According to IBM, this is a misquote of a statement by his son, Thomas Watson, Jr. from IBM’s stockholder meeting in 1953:
“We believe the statement that you attribute to Thomas Watson is a misunderstanding of remarks made at IBM’s annual stockholders meeting on April 28, 1953. In referring specifically and only to the IBM 701 Electronic Data Processing Machine – which had been introduced the year before as the company’s first production computer designed for scientific calculations – Thomas Watson, Jr., told stockholders that ‘IBM had developed a paper plan for such a machine and took this paper plan across the country to some 20 concerns that we thought could use such a machine. I would like to tell you that the machine rents for between $12,000 and $18,000 a month, so it was not the type of thing that could be sold from place to place. But, as a result of our trip, on which we expected to get orders for five machines, we came home with orders for 18.'”

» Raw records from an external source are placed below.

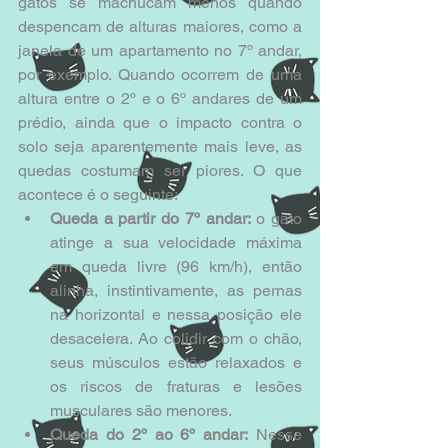
gatos se machucam menos quando 
despencam de alturas maiores, como a 
janela de um apartamento no 7º andar, 
por exemplo. Quando ocorrem de uma 
altura entre o 2º e o 6º andares de um 
prédio, ainda que o impacto contra o 
solo seja aparentemente mais leve, as 
quedas costumam ser piores. O que 
acontece é o seguinte: 
Queda a partir do 7º andar:
 o gato 
atinge a sua velocidade máxima 
em queda livre (96 km/h), então 
alinha, instintivamente, as pernas 
na horizontal e nessa posição ele 
desacelera. Ao colidir com o chão, 
seus músculos estão relaxados e 
os riscos de fraturas e lesões 
musculares são menores.  
Queda do 2º ao 6º andar:
 Nesse 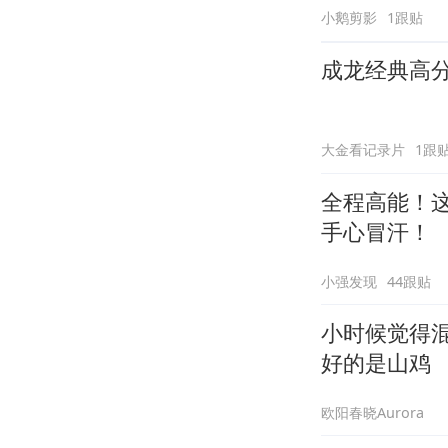
小鹅剪影
1跟贴
成龙经典高
大金看记录片
1跟
全程高能！
手心冒汗！
小强发现
44跟贴
小时候觉得混
好的是山鸡
欧阳春晓Aurora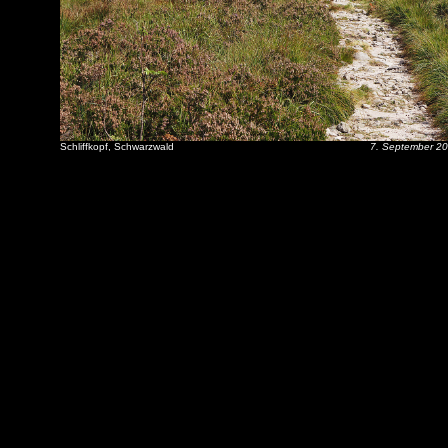
Schliffkopf, Schwarzwald
7. September 2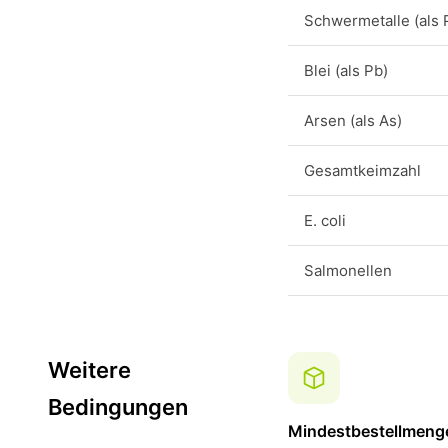
Schwermetalle (als 
Blei (als Pb)
Arsen (als As)
Gesamtkeimzahl
E. coli
Salmonellen
Weitere
Bedingungen
Mindestbestellmeng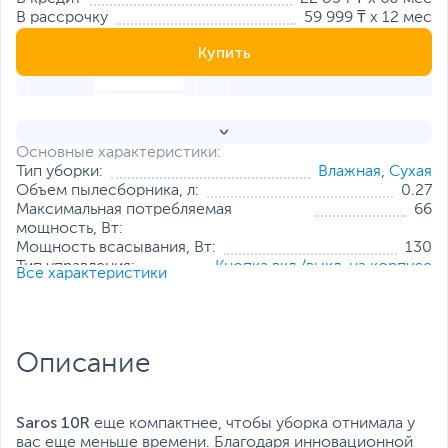
В рассрочку
59 999 ₸ x 12 мес
Купить
Основные характеристики:
Тип уборки:
Влажная
,
Сухая
Объем пылесборника, л:
0.27
Максимальная потребляемая
66
мощность, Вт:
Мощность всасывания, Вт:
130
Тип управления:
Кнопка вкл./выкл. на корпусе
Все характеристики
Уровень шума, дБ:
65
Вес изделия:
4.05 кг (робот-пылесос)
11.05 кг (док-станция)
Все характеристики
Описание
Saros 10R
еще компактнее, чтобы уборка отнимала у
вас еще меньше времени. Благодаря инновационной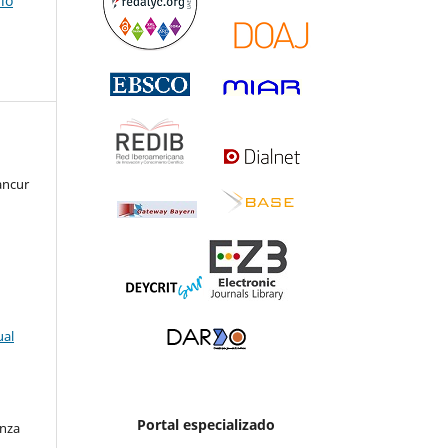
io
ancur
ual
Portal especializado
enza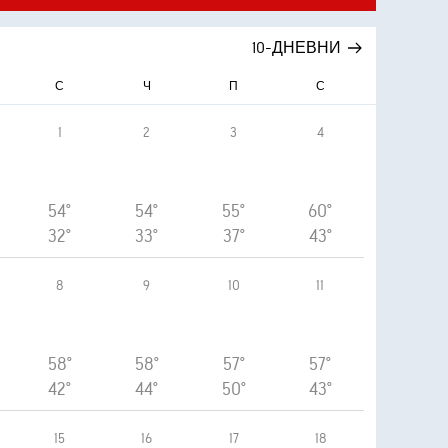
10-ДНЕВНИ
С
Ч
П
С
1
2
3
4
54°
54°
55°
60°
32°
33°
37°
43°
8
9
10
11
58°
58°
57°
57°
42°
44°
50°
43°
15
16
17
18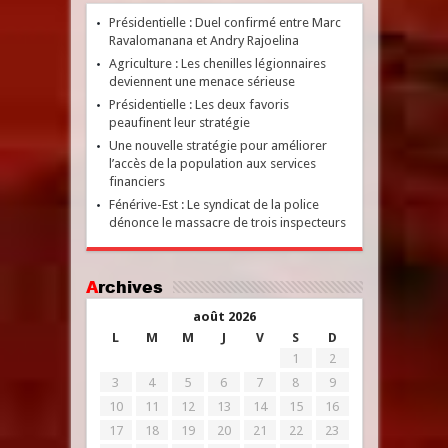
Présidentielle : Duel confirmé entre Marc
Ravalomanana et Andry Rajoelina
Agriculture : Les chenilles légionnaires
deviennent une menace sérieuse
Présidentielle : Les deux favoris
peaufinent leur stratégie
Une nouvelle stratégie pour améliorer
l’accès de la population aux services
financiers
Fénérive-Est : Le syndicat de la police
dénonce le massacre de trois inspecteurs
Archives
août 2026
L
M
M
J
V
S
D
1
2
3
4
5
6
7
8
9
10
11
12
13
14
15
16
17
18
19
20
21
22
23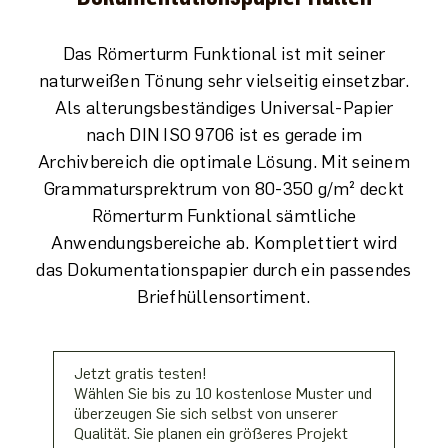
Das Römerturm Funktional ist mit seiner
naturweißen Tönung sehr vielseitig einsetzbar.
Als alterungsbeständiges Universal-Papier
nach DIN ISO 9706 ist es gerade im
Archivbereich die optimale Lösung. Mit seinem
Grammatursprektrum von 80-350 g/m² deckt
Römerturm Funktional sämtliche
Anwendungsbereiche ab. Komplettiert wird
das Dokumentationspapier durch ein passendes
Briefhüllensortiment.
Jetzt gratis testen!
Wählen Sie bis zu 10 kostenlose Muster und
überzeugen Sie sich selbst von unserer
Qualität. Sie planen ein größeres Projekt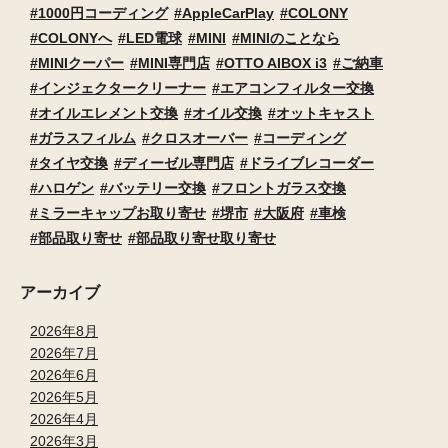
1000円コーディング
AppleCarPlay
COLONY
COLONYへ
LED電球
MINI
MINIのことなら
MINIクーパー
MINI専門店
OTTO AIBOX i3
ご納車
インジェクタークリーナー
エアコンフィルター交換
オイルエレメント交換
オイル交換
オットキャスト
ガラスフィルム
クロスオーバー
コーディング
タイヤ交換
ディーゼル専門店
ドライブレコーダー
ハロゲン
バッテリー交換
フロントガラス交換
ミラーキャップお取り寄せ
堺市
大阪府
車検
部品取り寄せ
部品取り寄せ取り寄せ
アーカイブ
2026年8月
2026年7月
2026年6月
2026年5月
2026年4月
2026年3月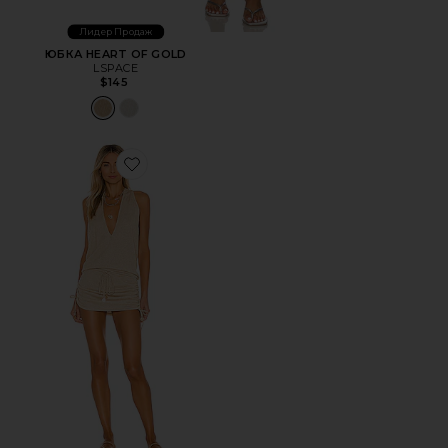
Лидер Продаж
ЮБКА HEART OF GOLD
LSPACE
$145
Favorite ПЛАТЬЕ COSITA BUENA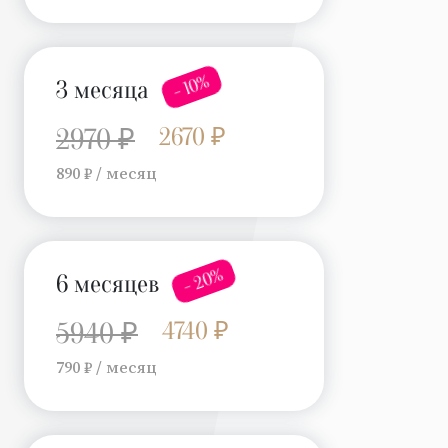
- 10%
3 месяца
2670 ₽
2970 ₽
890 ₽ / месяц
- 20%
6 месяцев
4740 ₽
5940 ₽
790 ₽ / месяц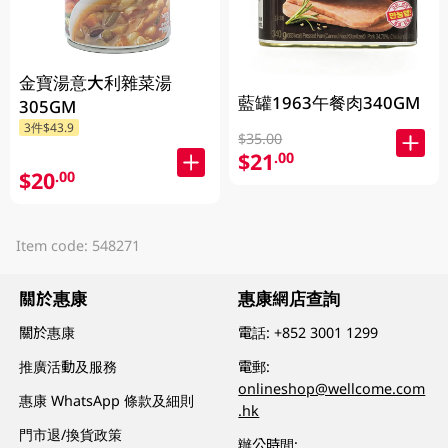
金寶湯意大利雜菜湯
藍罐1963午餐肉340GM
305GM
3件$43.9
$35.00
$21
.00
$20
.00
Item code: 548271
關於惠康
惠康網店查詢
關於惠康
電話:
+852 3001 1299
推廣活動及服務
電郵:
onlineshop@wellcome.com
惠康 WhatsApp 條款及細則
.hk
門市退/換貨政策
辦公時間: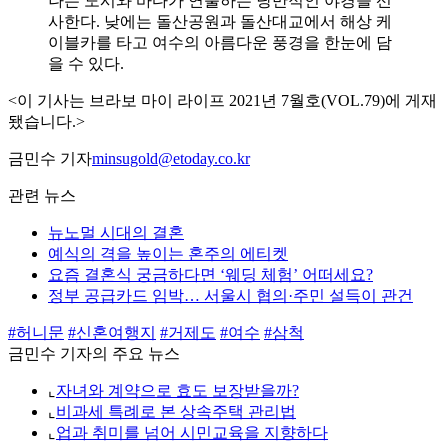
나는 도시와 바다가 연출하는 낭만적인 야경을 선
사한다. 낮에는 돌산공원과 돌산대교에서 해상 케
이블카를 타고 여수의 아름다운 풍경을 한눈에 담
을 수 있다.
<이 기사는 브라보 마이 라이프 2021년 7월호(VOL.79)에 게재
됐습니다.>
금민수 기자
minsugold@etoday.co.kr
관련 뉴스
뉴노멀 시대의 결혼
예식의 격을 높이는 혼주의 에티켓
요즘 결혼식 궁금하다면 ‘웨딩 체험’ 어떠세요?
정부 공급카드 임박… 서울시 협의·주민 설득이 관건
#허니문
#신혼여행지
#거제도
#여수
#삼척
금민수 기자의 주요 뉴스
⌞
자녀와 계약으로 효도 보장받을까?
⌞
비과세 특례로 본 상속주택 관리법
⌞
업과 취미를 넘어 시민교육을 지향하다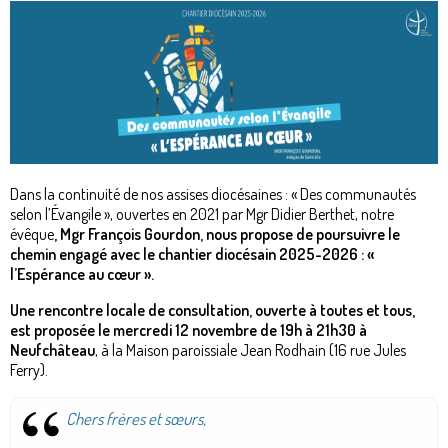
Dans la continuité de nos assises diocésaines : « Des communautés
selon l’Évangile », ouvertes en 2021 par Mgr Didier Berthet, notre
évêque
, Mgr François Gourdon, nous propose de poursuivre le
chemin engagé avec le chantier diocésain 2025-2026 : «
l’Espérance au cœur ».
Une rencontre locale de consultation, ouverte à toutes et tous,
est proposée le mercredi 12 novembre de 19h à 21h30 à
Neufchâteau
, à la Maison paroissiale Jean Rodhain (16 rue Jules
Ferry).
Chers frères et sœurs,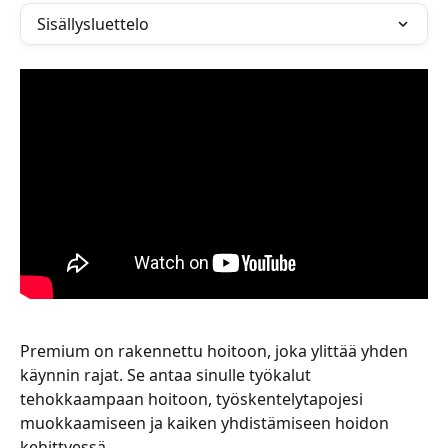
Sisällysluettelo
Premium on rakennettu hoitoon, joka ylittää yhden 
käynnin rajat. Se antaa sinulle työkalut 
tehokkaampaan hoitoon, työskentelytapojesi 
muokkaamiseen ja kaiken yhdistämiseen hoidon 
kehittyessä.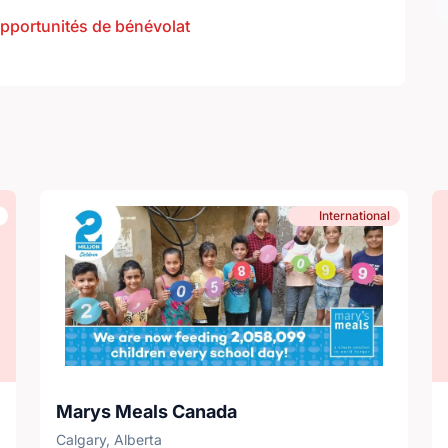
opportunités de bénévolat
International
Marys Meals Canada
Calgary, Alberta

That’s a lovely quote. Can you cite a source? It would be great to have that the next time someone misquotes Tom Senior.
The quotation comes from the FAQ section of IBM’s history website circa 2007. The website has since been replaced, but the FAQ can still be found in this PDF on page 26 (thank you Wayback Machine): https://web.archive.org/web/20071010071202/http://www-03.ibm.com/ibm/history/documents/pdf/faq.pdf
I’ve always heard the quote attributed to IBM’s giving away rights to PC computer’s DOS to Micro$oft because IBM didn’t see value in PC’s. I always thought it to be ironic that the prediction of “I think there is a world market for maybe five computers” was just ahead of its time if you think about companies like Goggle and Fakebook and Amazone pushing all our devices to omnipotent “cloud” based computing. AI is the pinnacle ode to cloud computing.